**What is being asked:**
Please pick up the post about the AngelScript entity-component system after its final sentence and keep writing it.

**Selected text:**
(You may skip the entire part and jump down to the question: It only explains why I think I need this, however if you can think of a much better way to implement this, then please tell me).
I've settled with the one-module approach, depending if it works or not. Furthermore I've implemented a small entity system like supposed in these forums a few months (or years) ago:
class entity {};class component {};class component_system{ hash_map<entity*,component*> components};
I've implemented some components in c++ and had to write quite alot code to make them as flexible as possible. I figured stuff would be easier if I would expose the component interface to angelscript and implement those components in angelscript anways, since they don't do heavy stuff (they're simple wrappers around RenderNode, PhysicsActor, etc...). Ofcourse there must be an ai_component that contains the logic for the agents.
//c++void ai_component_system::update(){ for(auto i = components.begin(); i != components.end(); ++i) { // interesting part }}
Now to the interesting part. I imagine that within angelscript I create an actor at some point and add an ai_component to it. The ai_component gets added to the sequence of components and every frame the script calls ai_component_system::update() (indirectly by updating the engine once a frame).

**Data extracts:**
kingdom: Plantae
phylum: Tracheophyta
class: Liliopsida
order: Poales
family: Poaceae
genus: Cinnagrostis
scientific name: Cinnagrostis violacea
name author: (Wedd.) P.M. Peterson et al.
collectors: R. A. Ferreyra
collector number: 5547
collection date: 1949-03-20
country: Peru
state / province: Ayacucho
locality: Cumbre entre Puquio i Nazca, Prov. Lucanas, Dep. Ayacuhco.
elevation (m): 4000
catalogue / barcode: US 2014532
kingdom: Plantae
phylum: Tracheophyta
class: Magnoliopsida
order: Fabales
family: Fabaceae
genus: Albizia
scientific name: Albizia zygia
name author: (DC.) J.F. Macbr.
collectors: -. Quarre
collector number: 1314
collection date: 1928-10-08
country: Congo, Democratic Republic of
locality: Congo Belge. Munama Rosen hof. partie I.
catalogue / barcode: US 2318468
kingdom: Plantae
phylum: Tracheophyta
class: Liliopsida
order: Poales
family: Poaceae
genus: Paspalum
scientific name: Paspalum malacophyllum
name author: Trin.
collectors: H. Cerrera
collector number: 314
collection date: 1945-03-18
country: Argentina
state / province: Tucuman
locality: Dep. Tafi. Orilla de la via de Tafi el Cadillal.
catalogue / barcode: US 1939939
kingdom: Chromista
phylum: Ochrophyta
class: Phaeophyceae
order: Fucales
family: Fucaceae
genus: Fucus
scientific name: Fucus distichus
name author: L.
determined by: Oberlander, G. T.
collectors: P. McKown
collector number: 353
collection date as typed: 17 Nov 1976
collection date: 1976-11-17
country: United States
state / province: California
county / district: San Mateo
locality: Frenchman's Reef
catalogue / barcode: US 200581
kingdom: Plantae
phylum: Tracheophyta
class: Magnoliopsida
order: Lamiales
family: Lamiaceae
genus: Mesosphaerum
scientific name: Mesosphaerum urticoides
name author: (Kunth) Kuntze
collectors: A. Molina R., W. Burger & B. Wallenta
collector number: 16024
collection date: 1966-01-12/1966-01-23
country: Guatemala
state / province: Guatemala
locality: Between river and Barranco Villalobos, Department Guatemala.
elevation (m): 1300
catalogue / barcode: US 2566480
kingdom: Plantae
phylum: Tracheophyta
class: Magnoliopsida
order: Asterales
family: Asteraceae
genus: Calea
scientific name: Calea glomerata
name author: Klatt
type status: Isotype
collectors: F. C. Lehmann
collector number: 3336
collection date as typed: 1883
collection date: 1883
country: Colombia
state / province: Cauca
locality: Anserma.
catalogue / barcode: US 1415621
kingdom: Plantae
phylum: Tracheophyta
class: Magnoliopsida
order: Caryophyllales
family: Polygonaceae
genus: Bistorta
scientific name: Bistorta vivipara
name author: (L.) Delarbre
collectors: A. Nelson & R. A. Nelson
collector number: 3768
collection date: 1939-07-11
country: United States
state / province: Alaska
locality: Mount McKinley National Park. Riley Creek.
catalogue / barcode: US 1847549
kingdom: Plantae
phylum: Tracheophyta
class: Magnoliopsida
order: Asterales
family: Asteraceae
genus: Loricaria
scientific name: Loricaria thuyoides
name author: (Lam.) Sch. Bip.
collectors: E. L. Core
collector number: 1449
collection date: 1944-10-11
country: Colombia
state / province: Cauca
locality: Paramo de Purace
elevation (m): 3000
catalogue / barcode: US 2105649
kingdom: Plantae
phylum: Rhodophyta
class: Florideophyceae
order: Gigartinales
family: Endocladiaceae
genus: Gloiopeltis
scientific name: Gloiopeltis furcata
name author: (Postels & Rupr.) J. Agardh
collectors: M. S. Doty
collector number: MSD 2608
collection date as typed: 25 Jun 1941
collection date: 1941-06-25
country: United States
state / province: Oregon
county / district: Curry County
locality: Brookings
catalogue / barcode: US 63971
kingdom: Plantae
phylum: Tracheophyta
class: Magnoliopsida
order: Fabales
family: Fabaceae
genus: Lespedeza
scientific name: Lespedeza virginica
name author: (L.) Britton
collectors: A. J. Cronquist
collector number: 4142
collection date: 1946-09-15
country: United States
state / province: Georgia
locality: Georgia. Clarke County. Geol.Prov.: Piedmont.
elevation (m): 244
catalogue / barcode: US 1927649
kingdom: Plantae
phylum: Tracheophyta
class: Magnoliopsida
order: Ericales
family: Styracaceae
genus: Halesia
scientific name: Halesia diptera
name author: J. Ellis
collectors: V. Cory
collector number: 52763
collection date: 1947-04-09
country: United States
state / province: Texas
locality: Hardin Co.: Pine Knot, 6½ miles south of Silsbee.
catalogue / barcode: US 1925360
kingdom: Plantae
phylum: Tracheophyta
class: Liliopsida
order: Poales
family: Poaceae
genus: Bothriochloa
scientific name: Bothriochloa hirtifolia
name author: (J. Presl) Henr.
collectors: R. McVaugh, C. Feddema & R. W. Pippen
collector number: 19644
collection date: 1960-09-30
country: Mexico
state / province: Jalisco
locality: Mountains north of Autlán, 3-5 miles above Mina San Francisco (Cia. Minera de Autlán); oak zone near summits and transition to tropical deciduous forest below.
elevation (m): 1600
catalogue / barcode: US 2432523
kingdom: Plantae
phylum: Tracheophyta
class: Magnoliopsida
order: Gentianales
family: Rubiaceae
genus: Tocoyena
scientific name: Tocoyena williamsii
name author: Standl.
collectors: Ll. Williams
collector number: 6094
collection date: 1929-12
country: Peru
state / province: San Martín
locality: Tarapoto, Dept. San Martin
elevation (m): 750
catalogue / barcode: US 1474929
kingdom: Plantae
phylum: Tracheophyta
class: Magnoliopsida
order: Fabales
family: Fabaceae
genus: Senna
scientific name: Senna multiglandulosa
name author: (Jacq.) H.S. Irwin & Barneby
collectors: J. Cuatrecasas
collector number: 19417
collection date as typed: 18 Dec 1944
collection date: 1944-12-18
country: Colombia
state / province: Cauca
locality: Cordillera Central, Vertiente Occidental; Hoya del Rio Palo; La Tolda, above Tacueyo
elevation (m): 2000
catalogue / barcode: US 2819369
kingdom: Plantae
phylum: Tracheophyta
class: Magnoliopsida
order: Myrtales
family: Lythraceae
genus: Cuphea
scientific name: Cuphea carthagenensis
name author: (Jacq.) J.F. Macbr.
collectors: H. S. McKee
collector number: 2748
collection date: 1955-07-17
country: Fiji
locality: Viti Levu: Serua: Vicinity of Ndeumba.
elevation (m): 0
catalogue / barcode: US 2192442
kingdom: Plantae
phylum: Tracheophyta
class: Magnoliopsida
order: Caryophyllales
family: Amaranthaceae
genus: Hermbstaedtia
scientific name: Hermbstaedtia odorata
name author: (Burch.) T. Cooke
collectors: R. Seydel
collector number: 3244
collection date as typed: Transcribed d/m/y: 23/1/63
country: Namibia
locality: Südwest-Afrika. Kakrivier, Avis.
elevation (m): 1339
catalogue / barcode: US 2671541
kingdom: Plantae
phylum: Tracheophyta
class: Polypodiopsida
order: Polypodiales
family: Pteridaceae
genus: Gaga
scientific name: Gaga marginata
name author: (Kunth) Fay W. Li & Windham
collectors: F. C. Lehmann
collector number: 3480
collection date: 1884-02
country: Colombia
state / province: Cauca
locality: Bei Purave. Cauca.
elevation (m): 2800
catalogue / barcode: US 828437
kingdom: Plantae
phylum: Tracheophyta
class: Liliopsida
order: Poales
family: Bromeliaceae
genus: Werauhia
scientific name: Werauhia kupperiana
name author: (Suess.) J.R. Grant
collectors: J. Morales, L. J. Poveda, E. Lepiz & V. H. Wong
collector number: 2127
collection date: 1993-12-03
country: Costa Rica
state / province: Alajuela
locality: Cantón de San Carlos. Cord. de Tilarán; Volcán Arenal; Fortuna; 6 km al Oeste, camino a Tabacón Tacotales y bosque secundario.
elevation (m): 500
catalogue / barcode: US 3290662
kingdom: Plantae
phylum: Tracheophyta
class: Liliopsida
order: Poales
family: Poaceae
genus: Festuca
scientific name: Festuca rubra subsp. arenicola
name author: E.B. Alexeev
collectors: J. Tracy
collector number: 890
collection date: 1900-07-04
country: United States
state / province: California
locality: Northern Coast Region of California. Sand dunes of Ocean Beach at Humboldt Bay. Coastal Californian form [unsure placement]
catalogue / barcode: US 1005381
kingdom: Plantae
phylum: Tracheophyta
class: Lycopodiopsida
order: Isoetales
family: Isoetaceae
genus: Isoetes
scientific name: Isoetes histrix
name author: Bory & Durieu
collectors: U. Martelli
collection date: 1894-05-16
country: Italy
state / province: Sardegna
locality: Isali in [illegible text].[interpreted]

**Answer to the problem:**
(Actual question)
Is it possible that I return control to the same asIScriptContext that called my function in the first place? I do know the pointer to the object I want to call a method on (which I also know).
What I don't know is if angelscript supports this or not.
// interesting partasIScriptContext* context = (the current context);ai_component* comp = static_cast<ai_component*>(i->second);context->prepare(my_function_id);context->setObject(comp);context->execute();
Second question: Is this a good way to implement what I want to achieve? Maybe I'm looking at this in the wrong way.